··· Исходный текст ···

Выбрать главу

«Мы искали именно непосредственных участников, – сказал он. – Людей, которые работали на фабрике, когда прибыли мексиканские рабочие, и самих мексиканских рабочих, которые все еще трудятся. Нам нужны были люди, присутствовавшие на месте событий, руководство фабрики, а также те политики, которые участвовали в событиях в течение стольких лет. Мы нарисовали небольшую “карту” этой истории и спросили себя, кого нам было бы интересно услышать. А потом просто пошли разговаривать и фиксировать информацию: кому-то звонили, а иногда даже приходили к людям домой»[15].

Выше я уже упоминал, что освещал трагедию со стрельбой в одной из школ Сан-Диего. По пути в школу я нарисовал у себя в голове небольшую карту событий, умозрительный список участников, у которых мне нужно было взять интервью. Пятнадцатилетний мальчик принес в школу оружие, убил двоих и ранил еще тринадцать человек. Таковы были факты. Я знал, что обязательно должен поговорить с полицией и аварийной бригадой, школьным руководством, учителями, очевидцами, школьниками, которые знали открывшего огонь парня, и школьниками, которые знали пострадавших. Я понимал, что другие точки зрения тоже появятся, но те, о которых я вспомнил с ходу, были источниками информации «первой необходимости». Это были ключевые фигуры, которых я смог выявить прежде других.

Когда я прибыл на место, многие из тех, с кем я хотел поговорить, оказались совсем рядом, за полицейским ограждением. Я смог поговорить с большинством из них уже в течение первого часа. Потом я попытался расширить радиус поиска собеседников. Кто еще? Я заметил неподалеку группу молящихся людей и решил поговорить с членами и лидерами школьных религиозных групп. Потом я подумал о соседях мальчика с ружьем. У меня был его домашний адрес, так что я направился прямо в его жилой комплекс и начал опрашивать там всех, кого мог.

··· Показанные данные ···

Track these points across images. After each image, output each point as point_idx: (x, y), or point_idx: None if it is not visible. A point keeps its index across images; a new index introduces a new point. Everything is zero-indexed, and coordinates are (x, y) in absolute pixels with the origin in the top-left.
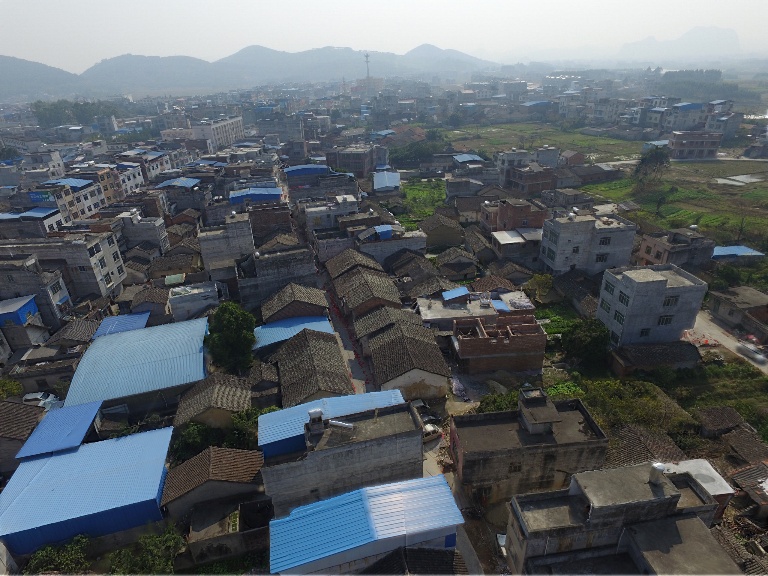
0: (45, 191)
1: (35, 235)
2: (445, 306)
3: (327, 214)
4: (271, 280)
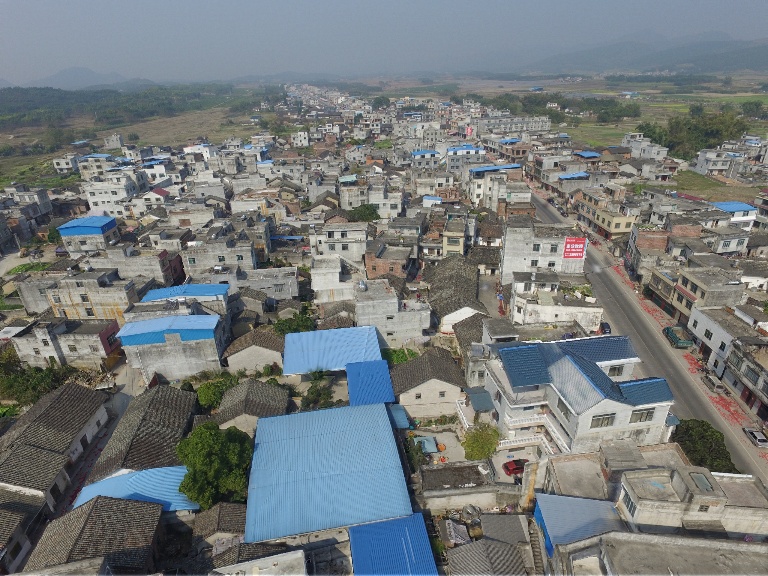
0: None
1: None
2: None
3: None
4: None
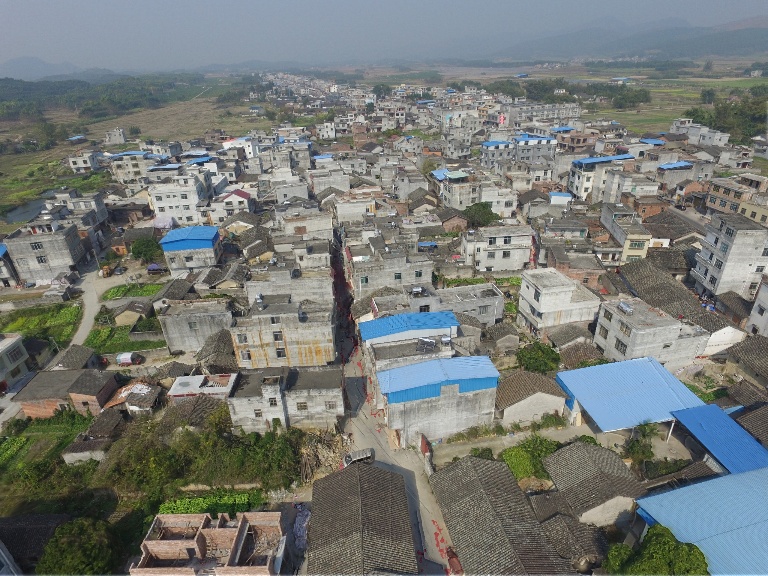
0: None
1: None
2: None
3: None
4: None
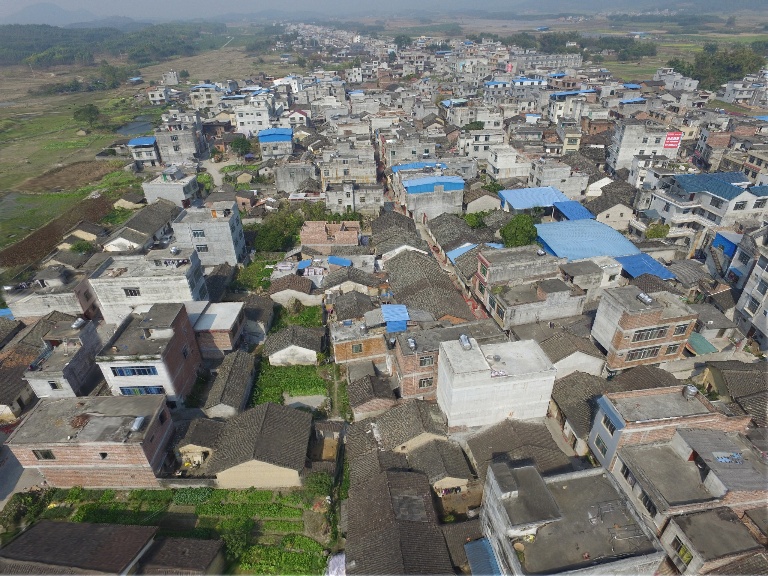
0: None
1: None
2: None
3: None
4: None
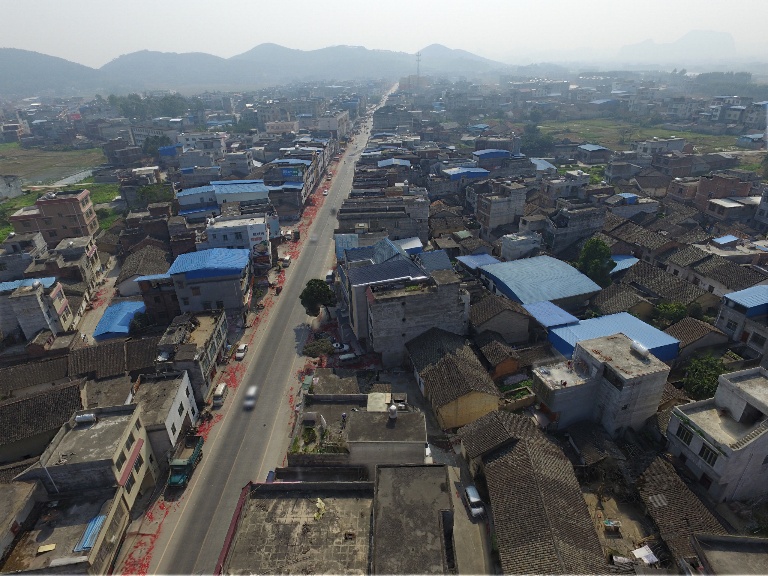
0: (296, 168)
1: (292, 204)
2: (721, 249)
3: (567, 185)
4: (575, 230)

···

→ **Список задач**:
1) Перепишите все записи с координатами точек, заменив «pixels» на «pixel units» и оставив всё остальное без изменений. Изображения в ответ не включайте.
2) Напишите продолжение текста о поиске собеседников после стрельбы в школе Сан-Диего, начав сразу после его последнего предложения.
Текст и записи между собой никак не связаны.

→ **Ожидаемые результаты**:
1)
Track these points across images. After each image, output each point as point_idx: (x, y), or point_idx: None if it is not visible. A point keeps its index across images; a new index introduces a new point. Everything is zero-indexed, and coordinates are (x, y) in absolute pixel units with the origin in the top-left.
0: (45, 191)
1: (35, 235)
2: (445, 306)
3: (327, 214)
4: (271, 280)
0: None
1: None
2: None
3: None
4: None
0: None
1: None
2: None
3: None
4: None
0: None
1: None
2: None
3: None
4: None
0: (296, 168)
1: (292, 204)
2: (721, 249)
3: (567, 185)
4: (575, 230)

2)
Но через несколько часов я почувствовал, что меня прибивает к земле. Я ничего не ел с шести утра, и содержание сахара в крови упало ниже некуда. Я нашел в окрестностях закусочную и заказал несколько тако. Просматривая записи, я понял, что не получил полной картины от школьников, не оценил воздействие, которое на них оказала произошедшая трагедия. Я раздумывал, не вернуться ли к школе, но вдруг увидел группу из пяти подростков и двух взрослых, которые заходили в закусочную. Лица подростков были в красных пятнах, щеки залиты слезами. Они несли в руках новые мягкие игрушки с еще не оторванными бирками. Я сделал вывод, что ребята только что вышли со встречи со школьным психологом, посвященной работе с горем или травмой.

Я проследил, как они заказали еду и сели за стол. Затем я подошел и представился одному из взрослых.

– Я репортер, работаю над материалом о том, что сегодня произошло в школе. Можно ли поговорить с ребятами всего несколько минут?

Мужчина кивнул в сторону подростков и сказал:

– Как они сами решат.

Школьники поделились со мной ощущениями о том, какой была школа до стрельбы и что, по их мнению, изменится на следующий день.

– А что насчет вас самих? Вас как личностей? – спросил я. – Что сегодня изменилось для вас?

Одна девочка крепче прижала к себе плюшевого мишку и сказала:

– Сегодня я слишком быстро повзрослела.

Этими словами я закончил свой материал.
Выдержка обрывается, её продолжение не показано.